Is using float
type slower than using double
type?
I heard that modern Intel and AMD CPUs can do calculations with doubles faster than with floats.
What about standard math functions (sqrt
, pow
, log
, sin
, cos
, etc.)? Computing them in single-precision should be considerably faster because it should require less floating-point operations. For example, single precision sqrt
can use simpler math formula than double precision sqrt
. Also, I heard that standard math functions are faster in 64 bit mode (when compiled and run on 64 bit OS). What is the definitive answer on this?

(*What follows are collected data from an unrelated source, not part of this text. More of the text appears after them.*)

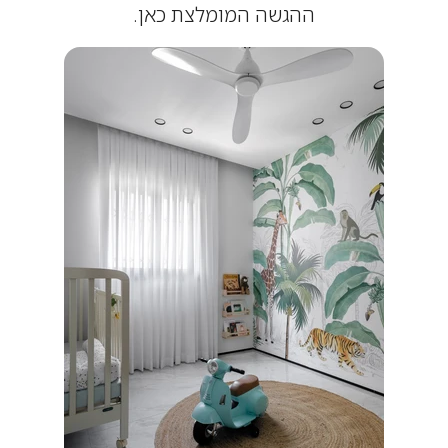
ההגשה המומלצת כאן.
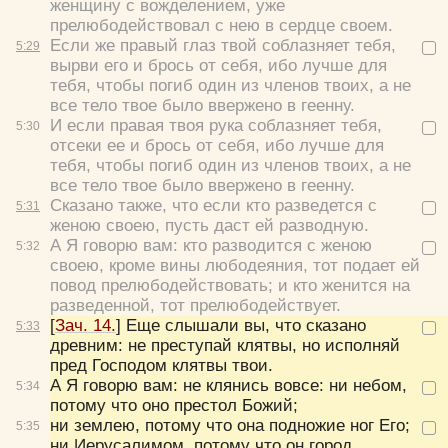
женщину с вожделением, уже
прелюбодействовал с нею в сердце своем.
Если же правый глаз твой соблазняет тебя,
5:
29
вырви его и брось от себя, ибо лучше для
тебя, чтобы погиб один из членов твоих, а не
все тело твое было ввержено в геенну.
Цвет:
И если правая твоя рука соблазняет тебя,
5:
30
отсеки ее и брось от себя, ибо лучше для
тебя, чтобы погиб один из членов твоих, а не
все тело твое было ввержено в геенну.
Сказано также, что если кто разведется с
5:
31
женою своею, пусть даст ей разводную.
Да
Хорошо
Нет
А Я говорю вам: кто разводится с женою
5:
32
Вход
Регистрация
своею, кроме вины любодеяния, тот подает ей
повод прелюбодействовать; и кто женится на
разведенной, тот прелюбодействует.
[
Зач. 14.
]
Еще слышали вы, что сказано
5:
33
древним: не преступай клятвы, но исполняй
пред Господом клятвы твои.
Удалить
Сохранить
А Я говорю вам: не клянись вовсе: ни небом,
5:
34
потому что оно престол Божий;
ни землею, потому что она подножие ног Его;
5:
35
ни Иерусалимом, потому что он город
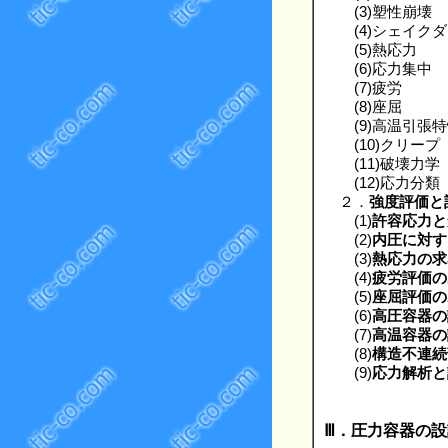
(3)塑性崩壊
(4)シェイクダ
(5)熱応力
(6)応力集中
(7)疲労
(8)座屈
(9)高温引張特
(10)クリープ
(11)破壊力学
(12)応力分類
２．
強度評価と
(1)
許容応力と
(2)
内圧に対す
(3)
熱応力の求
(4)
疲労評価の
(5)
座屈評価の
(6)
高圧容器の
(7)
高温容器の
(8)
構造不連続
(9)
応力解析と
Ⅲ．圧力容器の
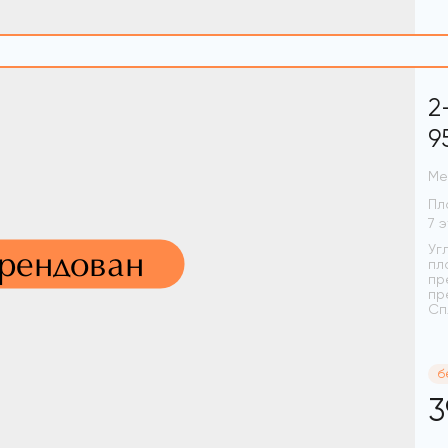
2
9
Ме
Пл
Уг
арендован
пл
пр
пр
Сп
б
3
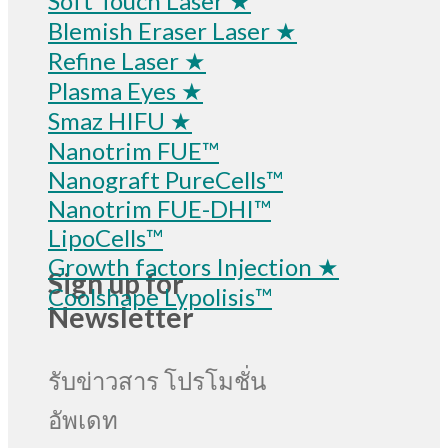
Soft Touch Laser ★
Blemish Eraser Laser ★
Refine Laser ★
Plasma Eyes ★
Smaz HIFU ★
Nanotrim FUE™
Nanograft PureCells™
Nanotrim FUE-DHI™
LipoCells™
Growth factors Injection ★
Sign up for
Coolshape Lypolisis™
Newsletter
รับข่าวสาร โปรโมชั่น
อัพเดท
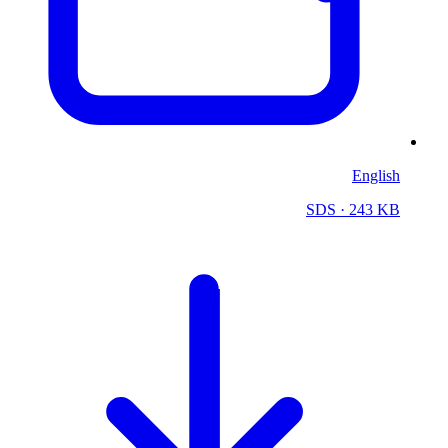
English
SDS
· 243 KB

The classic x86 architecture uses floating-point unit (FPU) to perform floating-point calculations. The FPU performs all calculations in its internal registers, which have 80-bit precision each. Every time you attempt to work with float
or double
, the variable is first loaded from memory into the internal register of the FPU. This means that there is absolutely no difference in the speed of the actual calculations, since in any case the calculations are carried out with full 80-bit precision. The only thing that might be different is the speed of loading the value from memory and storing the result back to memory. Naturally, on a 32-bit platform it might take longer to load/store a double
as compared to float
. On a 64-bit platform there shouldn't be any difference.

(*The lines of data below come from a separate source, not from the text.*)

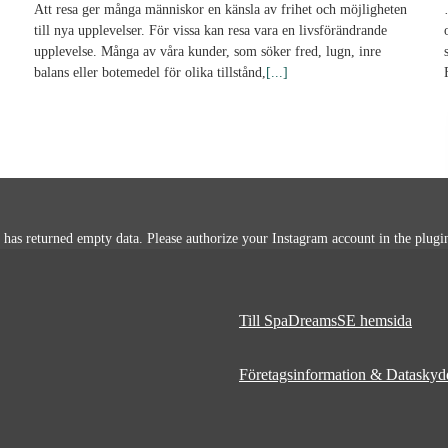
Att resa ger många människor en känsla av frihet och möjligheten
till nya upplevelser. För vissa kan resa vara en livsförändrande
upplevelse. Många av våra kunder, som söker fred, lugn, inre
balans eller botemedel för olika tillstånd,
[...]
 has returned empty data. Please authorize your Instagram account in the
plugi
Till SpaDreamsSE hemsida
Företagsinformation & Dataskyd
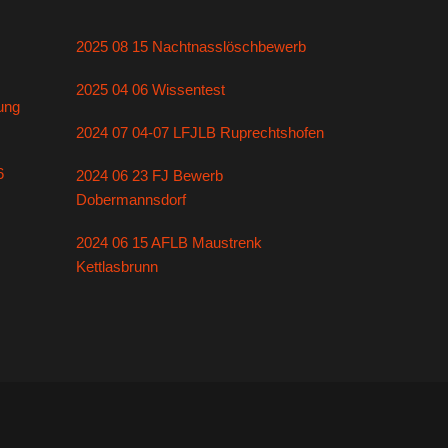
2025 08 15 Nachtnasslöschbewerb
2025 04 06 Wissentest
ung
2024 07 04-07 LFJLB Ruprechtshofen
6
2024 06 23 FJ Bewerb
Dobermannsdorf
2024 06 15 AFLB Maustrenk
Kettlasbrunn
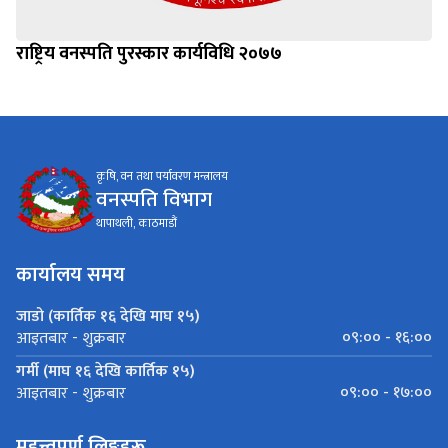
राष्ट्रिय वनस्पति पुरस्कार कार्यविधि २०७७
कृषि, वन तथा पर्यावरण मन्त्रालय
वनस्पति विभाग
थापाथली, काठमाडौं
कार्यालय समय
जाडो (कार्तिक १६ देखि माघ १५)
०९:०० - १६:००
आइतबार - शुक्रबार
गर्मी (माघ १६ देखि कार्तिक १५)
०९:०० - १७:००
आइतबार - शुक्रबार
महत्त्वपूर्ण लिङ्कहरू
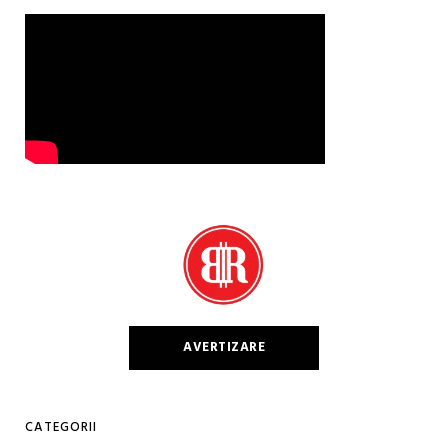
AVERTIZARE
CATEGORII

Modern x86 architectures support extended instruction sets (SSE/SSE2) with new instructions that can perform the very same floating-point calculations without involving the "old" FPU instructions. However, again, I wouldn't expect to see any difference in calculation speed for float
and double
. And since these modern platforms are 64-bit ones, the load/store speed is supposed to be the same as well.
On a different hardware platform the situation could be different. But normally a smaller floating-point type should not provide any performance benefits. The main purpose of smaller floating-point types is to save memory, not to improve performance.
Edit: (To address @MSalters comment)
What I said above applies to fundamental arithmetical operations. When it comes to library functions, the answer will depend on several implementation details. If the platform's floating-point instruction set contains an instruction that implements the functionality of the given library function, then what I said above will normally apply to that function as well (that would normally include functions like sin
, cos
, sqrt
). For other functions, whose functionality is not immediately supported in the FP instruction set, the situation might prove to be significantly different. It is quite possible that float
versions of such functions can be implemented more efficiently than their double
versions.
Your first question has already been answer here on SO.
Your second question is entirely dependent on the "size" of the data you are working with. It all boils down to the low level architecture of the system and how it handles large values. 64-bits of data in a 32 bit system would require 2 cycles to access 2 registers. The same data on a 64 bit system should only take 1 cycle to access 1 register.
Everything always depends on what you're doing. I find there are no fast and hard rules so you need to analyze the current task and choose what works best for your needs for that specific task.
From some research and empirical measurements I have made in Java:
- basic arithmetic operations on doubles and floats essentially perform identically on Intel hardware, with the exception of division;
- on the other hand, on the Cortex-A8 as used in the iPhone 4 and iPad, even "basic" arithmetic on doubles takes around twice as long as on floats (a register FP addition on a float taking around 4ns vs a register FP on a double taking around 9ns);
- I've made some timings of methods on java.util.Math (trigonometrical functions etc) which may be of interest -- in principle, some of these may well be faster on floats as fewer terms would be required to calculate to the precision of a float; on the other hand, many of these end up being "not as bad as you'd think";
It is also true that there may be special circumstances in which e.g. memory bandwidth issues outweigh "raw" calculation times.
The "native" internal floating point representation in the x86 FPU is 80 bits wide. This is different from both float
(32 bits) and double
(64 bits). Every time a value moves in or out of the FPU, a conversion is performed. There is only one FPU instruction that performs a sin operation, and it works on the internal 80 bit representation.
Whether this conversion is faster for float
or for double
depends on many factors, and must be measured for a given application.
While on most systems double
will be the same speed as float
for individual values, you're right that computing functions like sqrt
, sin
, etc. in single-precision should be a lot faster than computing them to double-precision. In C99, you can use the sqrtf
, sinf
, etc. functions even if your variables are double
, and get the benefit.
Another issue I've seen mentioned is memory (and likewise storage device) bandwidth. If you have millions or billions of values to deal with, float
will almost certainly be twice as fast as double
since everything will be memory-bound or io-bound. This is a good reason to use float
as the type in an array or on-disk storage in some cases, but I would not consider it a good reason to use float
for the variables you do your computations with.
It depends on the processor. If the processor has native double-precision instructions, it'll usually be faster to just do double-precision arithmetic than to be given a float, convert it to a double, do the double-precision arithmetic, then convert it back to a float.